Montreal Is Marketing a 50-Year-Old Olympic Basin Like It's New

Photo credit: Myriam Baril-Tessier

An Olympic Basin most Montrealers have never set foot in, and a stadium a lot of them walk past without a second thought, are getting a second life this summer.

Fifty years after Montreal hosted the 1976 Games, the city isn't just marking the anniversary with plaques and press releases. Parc Jean-Drapeau, Olympic Park, and the City of Montreal have spent the past few weeks turning legacy infrastructure into something people actually show up for, and there's more still to come: an open house at a rowing basin normally reserved for sports clubs, period-inspired programming on the Olympic Park Esplanade, athletes from the actual 1976 Games returning to the venues, and a couple of free outdoor concerts. The brands attaching themselves to it are doing it the same way the smartest sports sponsors do: showing up inside the experience, not slapping a logo on the outside of it.

Photo credit: Myriam Baril-Tessier

A Rowing Basin Opened Its Doors

The Olympic Basin at Parc Jean-Drapeau was built for the 1976 Games and has spent most of the 50 years since serving sports clubs, not the public. That changed on July 4, when the venue opened for a full day: training equipment the public doesn't normally get near, watercraft out on the water, and meet-and-greets with Olympic athletes including Émilie Fournel, Guylaine Bernier and Lyne Tremblay. It was presented with support from the Government of Quebec, hosted by Meeker Guerrier, and built around the idea that the best way to mark an anniversary is to let people into the thing itself.
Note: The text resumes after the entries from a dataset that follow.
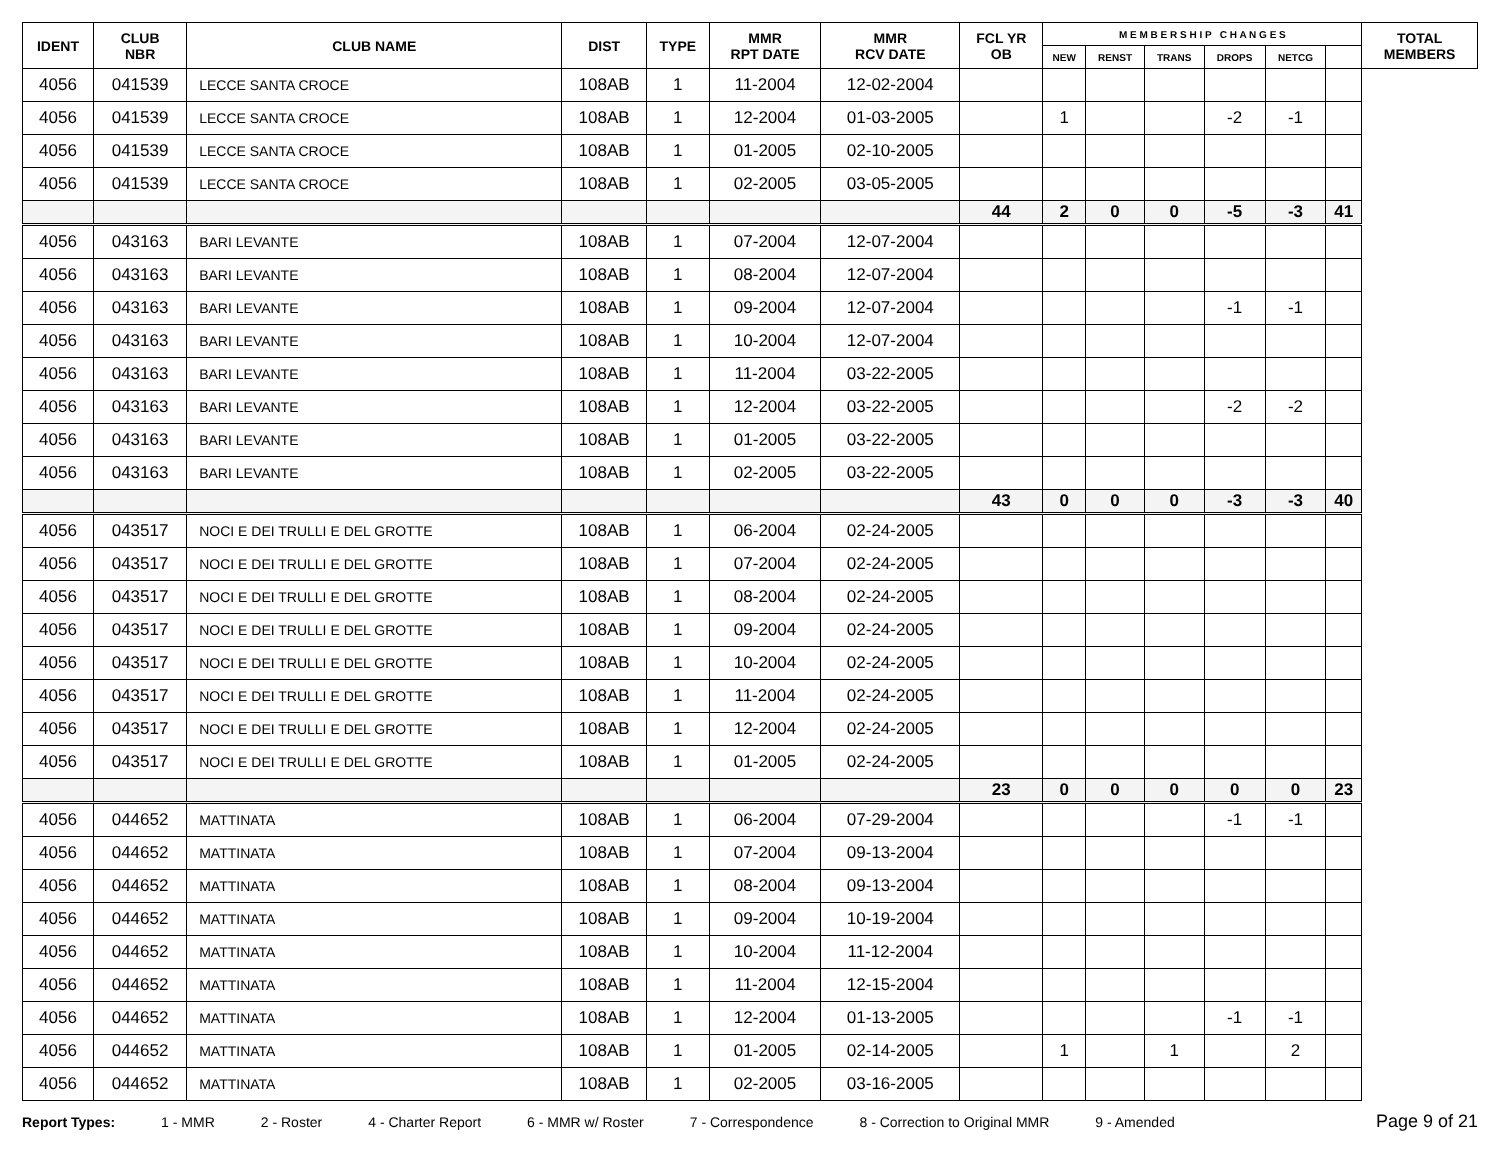| IDENT | CLUB NBR | CLUB NAME | DIST | TYPE | MMR RPT DATE | MMR RCV DATE | FCL YR OB | M E M B E R S H I P C H A N G E S | | | | | | TOTAL MEMBERS |
| --- | --- | --- | --- | --- | --- | --- | --- | --- | --- | --- | --- | --- | --- | --- |
| | | | | | | | | NEW | RENST | TRANS | DROPS | NETCG | | |
| 4056 | 041539 | LECCE SANTA CROCE | 108AB | 1 | 11-2004 | 12-02-2004 | | | | | | | | |
| 4056 | 041539 | LECCE SANTA CROCE | 108AB | 1 | 12-2004 | 01-03-2005 | | 1 | | | -2 | -1 | | |
| 4056 | 041539 | LECCE SANTA CROCE | 108AB | 1 | 01-2005 | 02-10-2005 | | | | | | | | |
| 4056 | 041539 | LECCE SANTA CROCE | 108AB | 1 | 02-2005 | 03-05-2005 | | | | | | | | |
| | | | | | | | 44 | 2 | 0 | 0 | -5 | -3 | 41 | |
| 4056 | 043163 | BARI LEVANTE | 108AB | 1 | 07-2004 | 12-07-2004 | | | | | | | | |
| 4056 | 043163 | BARI LEVANTE | 108AB | 1 | 08-2004 | 12-07-2004 | | | | | | | | |
| 4056 | 043163 | BARI LEVANTE | 108AB | 1 | 09-2004 | 12-07-2004 | | | | | -1 | -1 | | |
| 4056 | 043163 | BARI LEVANTE | 108AB | 1 | 10-2004 | 12-07-2004 | | | | | | | | |
| 4056 | 043163 | BARI LEVANTE | 108AB | 1 | 11-2004 | 03-22-2005 | | | | | | | | |
| 4056 | 043163 | BARI LEVANTE | 108AB | 1 | 12-2004 | 03-22-2005 | | | | | -2 | -2 | | |
| 4056 | 043163 | BARI LEVANTE | 108AB | 1 | 01-2005 | 03-22-2005 | | | | | | | | |
| 4056 | 043163 | BARI LEVANTE | 108AB | 1 | 02-2005 | 03-22-2005 | | | | | | | | |
| | | | | | | | 43 | 0 | 0 | 0 | -3 | -3 | 40 | |
| 4056 | 043517 | NOCI E DEI TRULLI E DEL GROTTE | 108AB | 1 | 06-2004 | 02-24-2005 | | | | | | | | |
| 4056 | 043517 | NOCI E DEI TRULLI E DEL GROTTE | 108AB | 1 | 07-2004 | 02-24-2005 | | | | | | | | |
| 4056 | 043517 | NOCI E DEI TRULLI E DEL GROTTE | 108AB | 1 | 08-2004 | 02-24-2005 | | | | | | | | |
| 4056 | 043517 | NOCI E DEI TRULLI E DEL GROTTE | 108AB | 1 | 09-2004 | 02-24-2005 | | | | | | | | |
| 4056 | 043517 | NOCI E DEI TRULLI E DEL GROTTE | 108AB | 1 | 10-2004 | 02-24-2005 | | | | | | | | |
| 4056 | 043517 | NOCI E DEI TRULLI E DEL GROTTE | 108AB | 1 | 11-2004 | 02-24-2005 | | | | | | | | |
| 4056 | 043517 | NOCI E DEI TRULLI E DEL GROTTE | 108AB | 1 | 12-2004 | 02-24-2005 | | | | | | | | |
| 4056 | 043517 | NOCI E DEI TRULLI E DEL GROTTE | 108AB | 1 | 01-2005 | 02-24-2005 | | | | | | | | |
| | | | | | | | 23 | 0 | 0 | 0 | 0 | 0 | 23 | |
| 4056 | 044652 | MATTINATA | 108AB | 1 | 06-2004 | 07-29-2004 | | | | | -1 | -1 | | |
| 4056 | 044652 | MATTINATA | 108AB | 1 | 07-2004 | 09-13-2004 | | | | | | | | |
| 4056 | 044652 | MATTINATA | 108AB | 1 | 08-2004 | 09-13-2004 | | | | | | | | |
| 4056 | 044652 | MATTINATA | 108AB | 1 | 09-2004 | 10-19-2004 | | | | | | | | |
| 4056 | 044652 | MATTINATA | 108AB | 1 | 10-2004 | 11-12-2004 | | | | | | | | |
| 4056 | 044652 | MATTINATA | 108AB | 1 | 11-2004 | 12-15-2004 | | | | | | | | |
| 4056 | 044652 | MATTINATA | 108AB | 1 | 12-2004 | 01-13-2005 | | | | | -1 | -1 | | |
| 4056 | 044652 | MATTINATA | 108AB | 1 | 01-2005 | 02-14-2005 | | 1 | | 1 | | 2 | | |
| 4056 | 044652 | MATTINATA | 108AB | 1 | 02-2005 | 03-16-2005 | | | | | | | | |
Report Types: 1 - MMR 2 - Roster 4 - Charter Report 6 - MMR w/ Roster 7 - Correspondence 8 - Correction to Original MMR 9 - Amended Page 9 of 21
Olympic Park ran the same playbook a few kilometres away. The Esplanade hosted “First Fridays" on July 3 and 4, period-inspired staging built around 1976 archives, with international food echoing the 92 nations that competed. That's just the opening stretch. The Esplanade hosts a full concert on August 1, which lands exactly 50 years to the day after the 1976 closing ceremony, followed by an Orchestre symphonique de Montréal show on August 12 featuring the OSM Choir, actress Sophie Cadieux and a special appearance from Diane Dufresne.

Photo credit: Myriam Baril-Tessier

Two Brands Showed Up Differently

Intact Insurance and Qualité Motel were both attached to the Basin open house, and neither did it as a sponsor watching from the sidelines.

Qualité Motel played a free two-hour set at the event, open to everyone on site. That's not a logo placement, it's the band being part of the day's actual programming, the same way a good sports sponsorship gets a brand into the pregame ritual instead of just the arena signage.

Intact's presence worked the same way. The insurer didn't run ads adjacent to the anniversary, it presented the day's meet-and-greet opportunities with Olympic athletes, giving people a reason to actually do something rather than watch something. It's the difference between buying attention and earning a place inside the memory people walk away with.

Photo credit: Myriam Baril-Tessier

The Athletes Are Coming Back

The last week of July brings the anniversary's biggest names back to the city that hosted them.

Nadia Comăneci, the five-time Olympic champion whose perfect 10 defined the 1976 Games, returns to Montreal July 31 through August 1 alongside her husband Bart Conner, a two-time Olympic champion who also competed at the '76 Games. Her itinerary reads like a tour of the city's Olympic memory: an honorary doctorate from Université de Montréal, a commemorative plaque unveiling at the Claude-Robillard Centre, a guided visit to the McCord Stewart Museum's Montreal 1976 exhibit, a meet-and-greet with fans named Nadia at Olympic Park, and a photo opportunity at the plaza that already bears her name, Place Nadia-Comăneci.

She's joined by two people who lived the Games from the other side of the podium. Tricia Smith, a four-time Olympian in rowing at the 1976 Games and now President of the Canadian Olympic Committee, and Thomas Bach, who won Olympic gold in fencing in 1976 and later served as IOC President from 2013 to 2025. Smith takes part in activities at the Olympic Basin tied to the Montréal Aviron 1976–2026 rowing celebration, and both join Comăneci for the museum visit and the run-up to the August 1 concert. It's a rare case where the people the anniversary is honouring are also the ones showing up to help market it.

The Takeaway

None of this needed a nine-figure budget or a new building. It needed a 50-year-old basin, a stadium with a legacy, and organizations willing to treat both as living assets instead of monuments, plus the athletes who made the memories in the first place willing to come back and stand in them again. That's a template any city or brand sitting on old infrastructure could borrow: the anniversary isn't the story, what you let people do during it is.